BUY IT FROM AMAZON: CLICK HERE!
STUDIO: Fox Searchlight
MSRP: $29.98
RATED: R
RUNNING TIME: 111 minutes
SPECIAL FEATURES:
• Behind The Scenes Featurette: Within The Ring
• Music Video: “The Wrestler” by Bruce Springsteen
The Pitch
“Well, we really wanted to do a movie called Fuck Yourself Vince McMahon, which was just an hour and a half of the remaining members of the Hart family flipping off the camera, but we decided to go the tasteful route.”
The Humans
Mickey Rourke, Marisa Tomei, Evan Rachel Wood
The Nutshell
An aging professional wrestler on the brink of obscurity is forced to re-evaluate his own life after a brush with death.
The Lowdown
I could probably write a nice, long dissertation on how this movie links up with the rest of Darren Aronofsky’s resume, something about his obsession with man vs his own nature, finding beauty in the imperfect, et cetera, et cetera.
Screw that. There’s a tendency to overthink Aronofsky’s movies to the point where people end up missing that the only real special element Aronofsky has ever added to make his films stand out against the tide is honesty. Characters waylaid and stripped by their peril, inside and out, and Darren being right there with a camera, trying to interpret the inner noise just as accurately as the outer, in an infinite spectrum of gray.
What makes The Wrestler different is that Randy “The Ram” Robinson’s reality is professional wrestling, and in its own special, wrapped-in-spandex way it’s far more fucked up than any of his previous subjects, if for no other reason than when Jared Leto loses an arm, or Max Cohen takes a power drill to the temple, there’s no camera there to record it for highlights, or a crowd screaming in awe or chanting “HO-LY SHIT”. Pro wrestling is one of the few, strange places where self-destruction has a script and an audience.
Of course, we can get that story every week on USA. The one we don’t usually get, at least till one of these guys drops dead, is what kind of life a man leads when he’s not being adored for breaking himself in half for an adoring crowd. For a lot of these guys, that’s their only talent, and when there’s no applause and not even a quarter of the paycheck for that sacrifice, they might as well be living their own private hell.

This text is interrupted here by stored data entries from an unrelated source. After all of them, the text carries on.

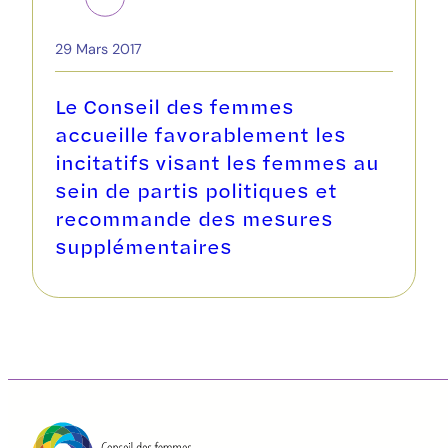
29 Mars 2017
Le Conseil des femmes
accueille favorablement les
incitatifs visant les femmes au
sein de partis politiques et
recommande des mesures
supplémentaires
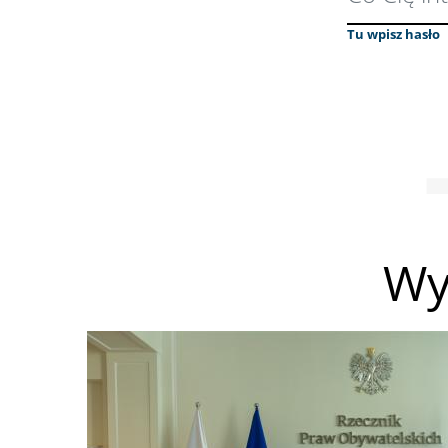
Tu wpisz hasło
Wy
Obraz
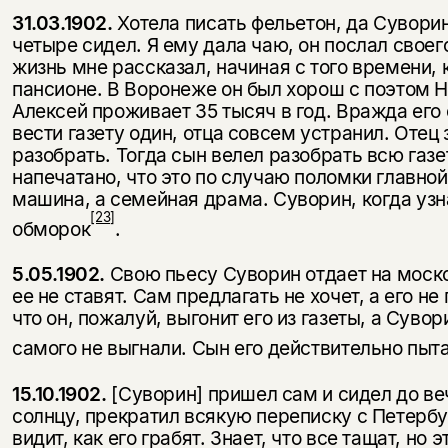
31.03.1902.
Хотела писать фельетон, да Сувори
четыре сидел. Я ему дала чаю, он послал своег
жизнь мне рассказал, начиная с того времени, 
пансионе. В Воронеже он был хорош с поэтом Ни
Алексей проживает 35 тысяч в год. Вражда его 
вести газету один, отца совсем устранил. Отец
разобрать. Тогда сын велел разо­брать всю газ
напечатано, что это по случаю поломки главно
машина, а семей­ная драма. Суворин, когда узн
[23]
обморок
.
5.05.1902.
Свою пьесу Суворин отдает на моско
ее не ставят. Сам предлагать не хочет, а его не 
что он, пожалуй, выгонит его из газеты, а Суво
самого не выгнали. Сын его действительно пы­т
15.10.1902.
[Суворин] пришел сам и сидел до ве
солнцу, прекратил всякую переписку с Петербур
видит, как его грабят. Знает, что все тащат, но э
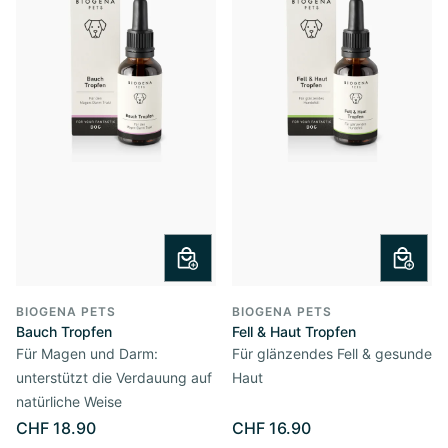
BIOGENA PETS
BIOGENA PETS
Bauch Tropfen
Fell & Haut Tropfen
Für Magen und Darm:
Für glänzendes Fell & gesunde
unterstützt die Verdauung auf
Haut
natürliche Weise
CHF 18.90
CHF 16.90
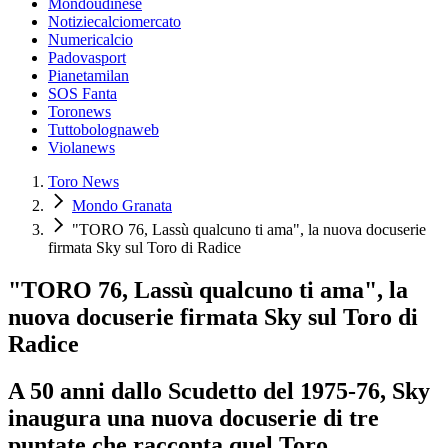
Mondoudinese
Notiziecalciomercato
Numericalcio
Padovasport
Pianetamilan
SOS Fanta
Toronews
Tuttobolognaweb
Violanews
Toro News
Mondo Granata
"TORO 76, Lassù qualcuno ti ama", la nuova docuserie
firmata Sky sul Toro di Radice
"TORO 76, Lassù qualcuno ti ama", la
nuova docuserie firmata Sky sul Toro di
Radice
A 50 anni dallo Scudetto del 1975-76, Sky
inaugura una nuova docuserie di tre
puntate che racconta quel Toro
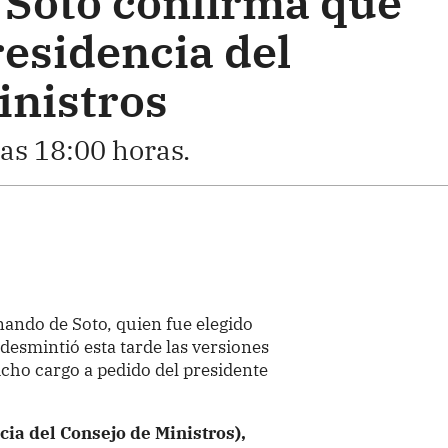
Soto confirma que
residencia del
inistros
as 18:00 horas.
ando de Soto, quien fue elegido
, desmintió esta tarde las versiones
icho cargo a pedido del presidente
ia del Consejo de Ministros),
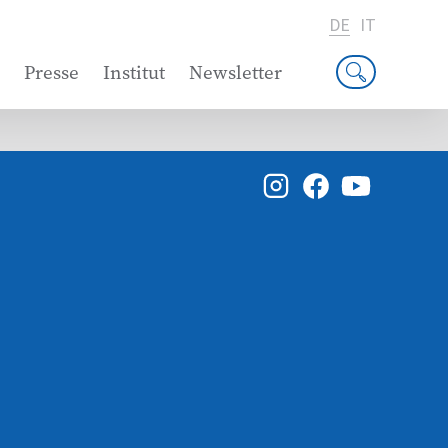
DE
IT
Presse
Institut
Newsletter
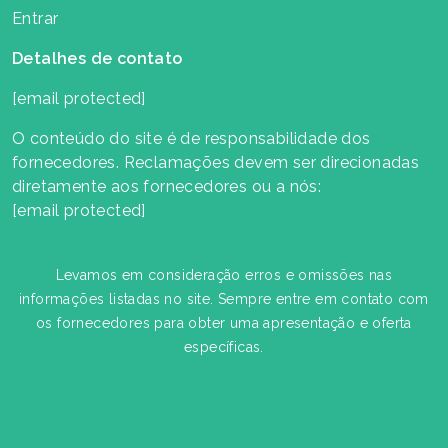
Entrar
Detalhes de contato
[email protected]
O conteúdo do site é de responsabilidade dos
fornecedores. Reclamações devem ser direcionadas
diretamente aos fornecedores ou a nós:
[email protected]
Levamos em consideração erros e omissões nas
informações listadas no site. Sempre entre em contato com
os fornecedores para obter uma apresentação e oferta
específicas.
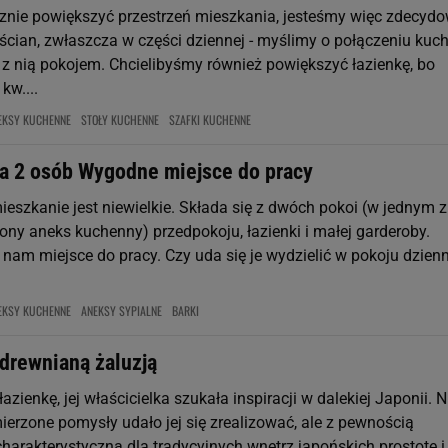
nie powiększyć przestrzeń mieszkania, jesteśmy więc zdecyd
ścian, zwłaszcza w części dziennej - myślimy o połączeniu kuch
z nią pokojem. Chcielibyśmy również powiększyć łazienkę, bo
kw....
EKSY KUCHENNE
STOŁY KUCHENNE
SZAFKI KUCHENNE
la 2 osób Wygodne miejsce do pracy
eszkanie jest niewielkie. Składa się z dwóch pokoi (w jednym z
ony aneks kuchenny) przedpokoju, łazienki i małej garderoby.
t nam miejsce do pracy. Czy uda się je wydzielić w pokoju dzie
EKSY KUCHENNE
ANEKSY SYPIALNE
BARKI
 drewnianą żaluzją
łazienkę, jej właścicielka szukała inspiracji w dalekiej Japonii. N
ierzone pomysły udało jej się zrealizować, ale z pewnością
charakterystyczną dla tradycyjnych wnętrz japońskich prostotę i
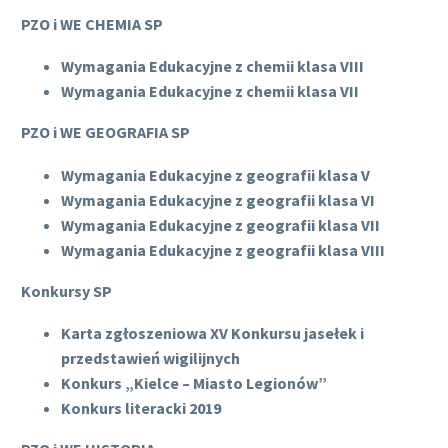
PZO i WE CHEMIA SP
Wymagania Edukacyjne z chemii klasa VIII
Wymagania Edukacyjne z chemii klasa VII
PZO i WE GEOGRAFIA SP
Wymagania Edukacyjne z geografii klasa V
Wymagania Edukacyjne z geografii klasa VI
Wymagania Edukacyjne z geografii klasa VII
Wymagania Edukacyjne z geografii klasa VIII
Konkursy SP
Karta zgłoszeniowa XV Konkursu jasełek i
przedstawień wigilijnych
Konkurs „Kielce – Miasto Legionów”
Konkurs literacki 2019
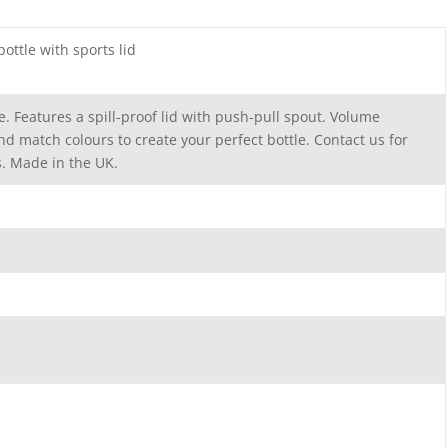
ottle with sports lid
e. Features a spill-proof lid with push-pull spout. Volume
nd match colours to create your perfect bottle. Contact us for
s. Made in the UK.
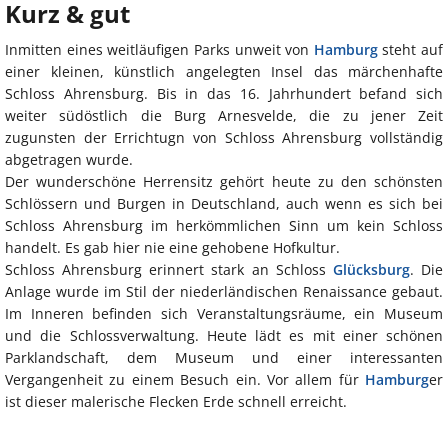
Kurz & gut
Inmitten eines weitläufigen Parks unweit von
Hamburg
steht auf
einer kleinen, künstlich angelegten Insel das märchenhafte
Schloss Ahrensburg. Bis in das 16. Jahrhundert befand sich
weiter südöstlich die Burg Arnesvelde, die zu jener Zeit
zugunsten der Errichtugn von Schloss Ahrensburg vollständig
abgetragen wurde.
Der wunderschöne Herrensitz gehört heute zu den schönsten
Schlössern und Burgen in Deutschland, auch wenn es sich bei
Schloss Ahrensburg im herkömmlichen Sinn um kein Schloss
handelt. Es gab hier nie eine gehobene Hofkultur.
Schloss Ahrensburg erinnert stark an Schloss
Glücksburg
. Die
Anlage wurde im Stil der niederländischen Renaissance gebaut.
Im Inneren befinden sich Veranstaltungsräume, ein Museum
und die Schlossverwaltung. Heute lädt es mit einer schönen
Parklandschaft, dem Museum und einer interessanten
Vergangenheit zu einem Besuch ein. Vor allem für
Hamburg
er
ist dieser malerische Flecken Erde schnell erreicht.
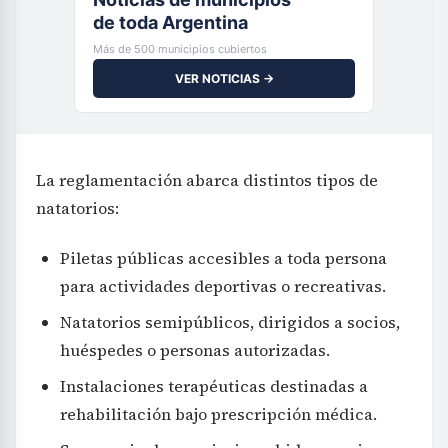
de toda Argentina
Más de 500 municipios cubiertos
VER NOTICIAS →
La reglamentación abarca distintos tipos de
natatorios:
Piletas públicas accesibles a toda persona
para actividades deportivas o recreativas.
Natatorios semipúblicos, dirigidos a socios,
huéspedes o personas autorizadas.
Instalaciones terapéuticas destinadas a
rehabilitación bajo prescripción médica.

That’s where the Monday night cameras shut off and Darren Aronofsky’s camera takes over. And never for a second does he flinch from this man, who he has become, and what he has to do just to get by when he’s not wearing green tights. The Ram’s a nice guy, grateful to his fans and friends, and genuinely loves what he does. He’s also a shitty father, a drug addict, and notoriously selfish and self-serving when he wants something or someone bad enough. He earns his fate several times over throughout the course of the film. The film does its subject a favor, though, possibly the ultimate favor: It never blames. Probably wouldn’t go as far as to say it sympathizes, but it paints this man as someone who has only ever been able to earn love through his talent, which is very quickly killing him. Pity is one thing, but hating this man for desperately trying to find something, anything else in this life that fills him with the love and appreciation he’s had in his past would be a hypocrisy on a grand scale for any feeling human. Let he without sin swing the first metal folding chair, so to speak.

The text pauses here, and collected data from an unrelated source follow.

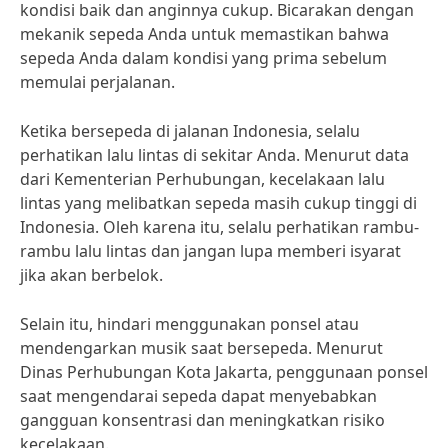
kondisi baik dan anginnya cukup. Bicarakan dengan
mekanik sepeda Anda untuk memastikan bahwa
sepeda Anda dalam kondisi yang prima sebelum
memulai perjalanan.
Ketika bersepeda di jalanan Indonesia, selalu
perhatikan lalu lintas di sekitar Anda. Menurut data
dari Kementerian Perhubungan, kecelakaan lalu
lintas yang melibatkan sepeda masih cukup tinggi di
Indonesia. Oleh karena itu, selalu perhatikan rambu-
rambu lalu lintas dan jangan lupa memberi isyarat
jika akan berbelok.
Selain itu, hindari menggunakan ponsel atau
mendengarkan musik saat bersepeda. Menurut
Dinas Perhubungan Kota Jakarta, penggunaan ponsel
saat mengendarai sepeda dapat menyebabkan
gangguan konsentrasi dan meningkatkan risiko
kecelakaan.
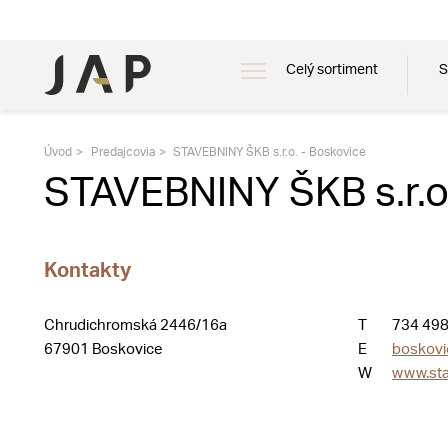
Celý sortiment
S
Úvod
Predajcovia
STAVEBNINY ŠKB s.r.o. - Boskovice
STAVEBNINY ŠKB s.r.o
Kontakty
Chrudichromská 2446/16a
T
734 498
67901 Boskovice
E
boskovi
W
www.sta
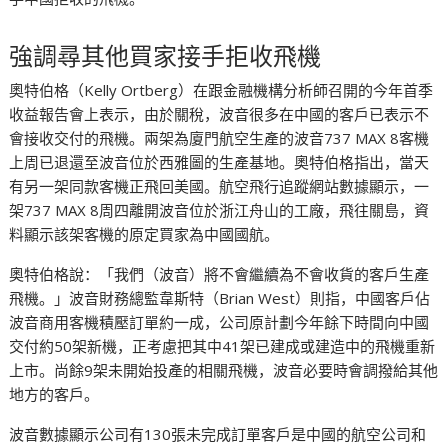
強調尋其他買家接手拒收飛機
奧特伯格（Kelly Ortberg）在跟金融機構分析師召開的今年首季
收益報告會上表示，由於關稅，波音很多在中國的客戶已表示不
會接收交付的飛機。兩架為廈門航空生產的波音737 MAX 8客機
上周已退還至波音位於西雅圖的生產基地。奧特伯格指出，當天
有另一架同款客機正飛回美國。航空飛行追蹤網站數據顯示，一
架737 MAX 8周四離開波音位於浙江舟山的工廠，飛往關島，資
料顯示該架客機的原定買家為中國國航。
奧特伯格說：「我們（波音）將不會繼續為不會收貨的客戶生產
飛機。」波音財務總監韋斯特（Brian West）則指，中國客戶佔
波音商用客機積壓訂單約一成，公司原計劃今年餘下時間向中國
交付約50架新機，正考慮把其中41架已建成或建造中的飛機重新
上市。尚餘9架未開始投產的相關飛機，波音必要時會調撥給其他
地方的客戶。
波音數據顯示公司有130張未完成訂單客戶是中國的航空公司和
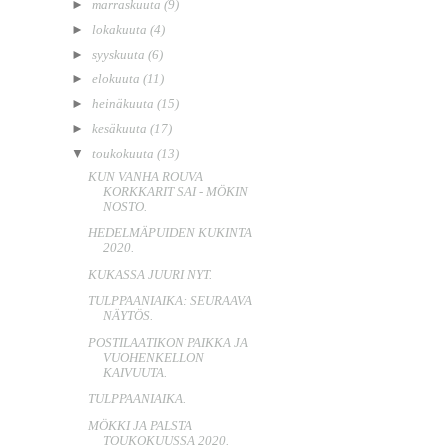
►
marraskuuta
(9)
►
lokakuuta
(4)
►
syyskuuta
(6)
►
elokuuta
(11)
►
heinäkuuta
(15)
►
kesäkuuta
(17)
▼
toukokuuta
(13)
KUN VANHA ROUVA
KORKKARIT SAI - MÖKIN
NOSTO.
HEDELMÄPUIDEN KUKINTA
2020.
KUKASSA JUURI NYT.
TULPPAANIAIKA: SEURAAVA
NÄYTÖS.
POSTILAATIKON PAIKKA JA
VUOHENKELLON
KAIVUUTA.
TULPPAANIAIKA.
MÖKKI JA PALSTA
TOUKOKUUSSA 2020.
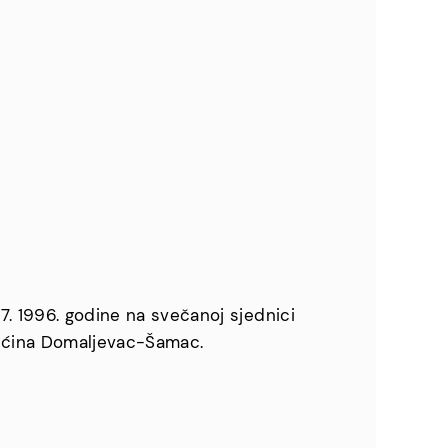
7. 1996. godine na svečanoj sjednici
pćina Domaljevac-Šamac.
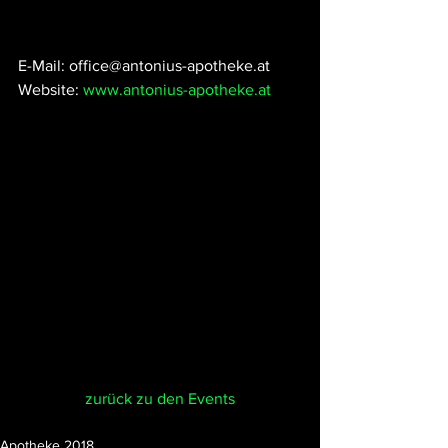
E-Mail: office@antonius-apotheke.at
Website: 
www.antonius-apotheke.at
zurück zu den Events
Apotheke 2018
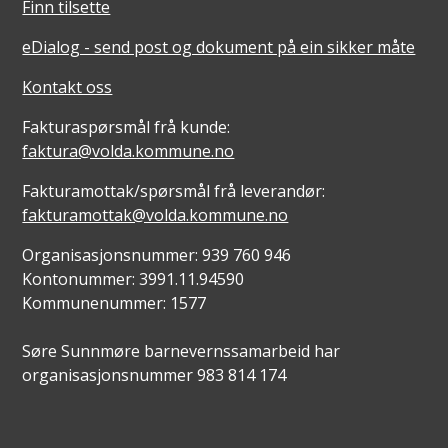
Finn tilsette
eDialog - send post og dokument på ein sikker måte
Kontakt oss
Fakturaspørsmål frå kunde:
faktura@volda.kommune.no
Fakturamottak/spørsmål frå leverandør:
fakturamottak@volda.kommune.no
Organisasjonsnummer: 939 760 946
Kontonummer: 3991.11.94590
Kommunenummer: 1577
Søre Sunnmøre barnevernssamarbeid har
organisasjonsnummer 983 814 174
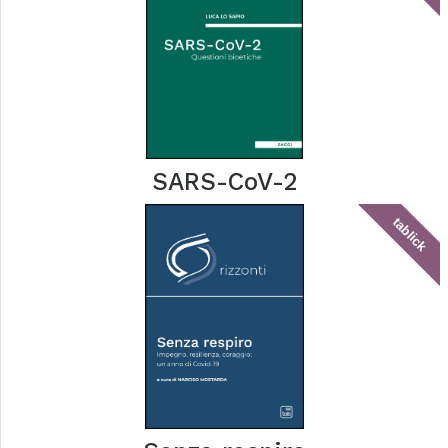
SARS-CoV-2
tablick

You might notice the lack of discussion about Mickey Rourke, or Marisa Tomei, or Evan Rachel Wood, or Clint Mansell. That isn’t to denigrate the amazing, subtle work done by all four of them for this flick, but for a drama, for a portrait of a man’s life, everyone in front of the camera bringing their A game is no surprise. Everything in that previous paragraph, however, is harder. Vulnerability and honest portrayal without descending into easy, saccharine bullshit is far harder, and the film’s complete lack of ego in that respect is a genuine achievement, especially for a director whose visual flair, while inventive and often necessary, sometimes overwhelms.

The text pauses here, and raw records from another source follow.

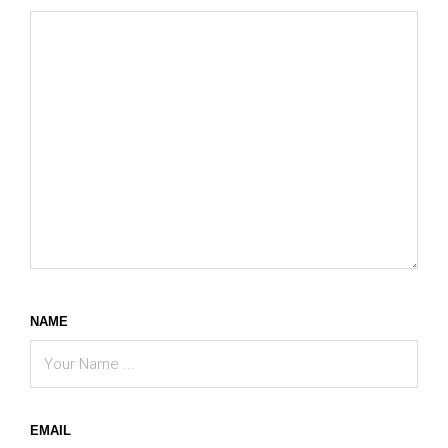
NAME
EMAIL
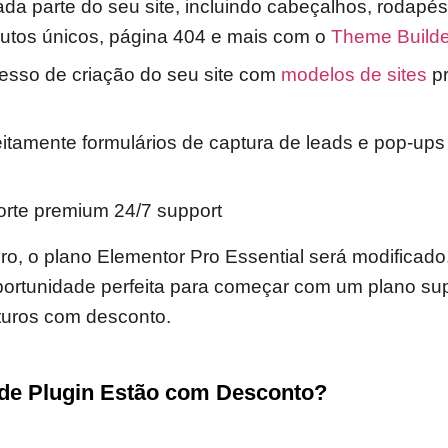
da parte do seu site, incluindo cabeçalhos, rodapé
dutos únicos, página 404 e mais com o
Theme Builde
cesso de criação do seu site com
modelos de sites
pr
eitamente formulários de captura de leads e pop-up
rte premium 24/7 support
, o plano Elementor Pro Essential será modificado
portunidade perfeita para começar com um plano supe
turos com desconto.
 de Plugin Estão com Desconto?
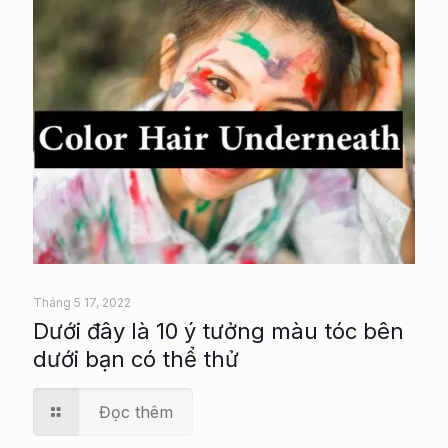
Tháng 5 17, 2022
Dưới đây là 10 ý tưởng màu tóc bên
dưới bạn có thể thử
Đọc thêm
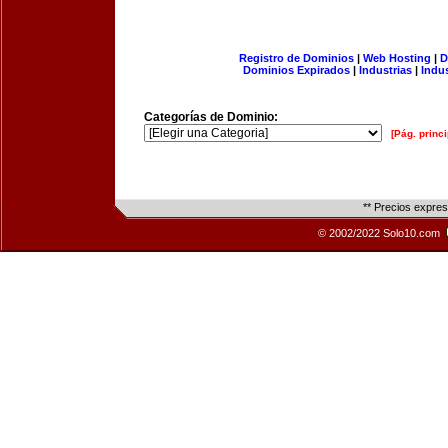
Registro de Dominios
|
Web Hosting
|
D
Dominios Expirados
|
Industrias
|
Indu
Categorías de Dominio:
[Pág. princi
** Precios expre
© 2002/2022 Solo10.com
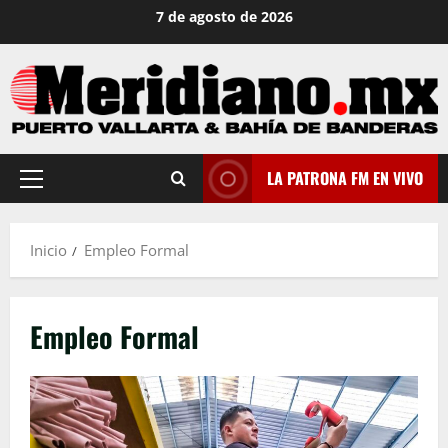
Saltar
7 de agosto de 2026
al
contenido
LA PATRONA FM EN VIVO
Menú
principal
Inicio
Empleo Formal
Empleo Formal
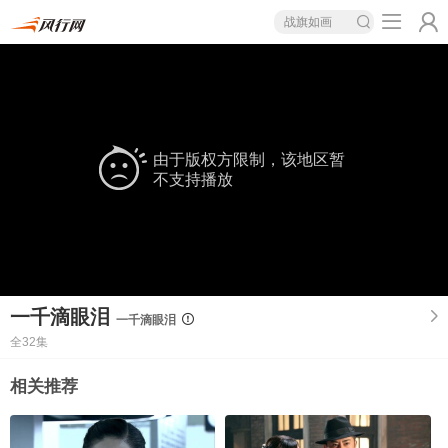
战旗如画
由于版权方限制，该地区暂
不支持播放
一千滴眼泪
一千滴眼泪
全32集
相关推荐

Not bad at all for a film about an old guy in tights.
The Package
There’s only two features: Springsteen’s music video for “The Wrestler”, which is absolutely perfect in its simplicity, and a guerrila-style behind-the-scenes documentary called Within The Ring. It’s roughly a half hour long, but shot on the fly, catching cast and crew for interviews or quotes at random moments, and with a special focus on the indie wrestlers and venues used for the film, it serves as an oddly appropriate companion to the film, not so much being upfront with facts and stories about the making of, but definitely giving us a hint as the vibe of being around while the film was made, what’s going on in everyone’s heads. Just like Aronofsky’s other DVDs: slight, but satisfying.
Still want my goddamned Fountain Special Edition, though.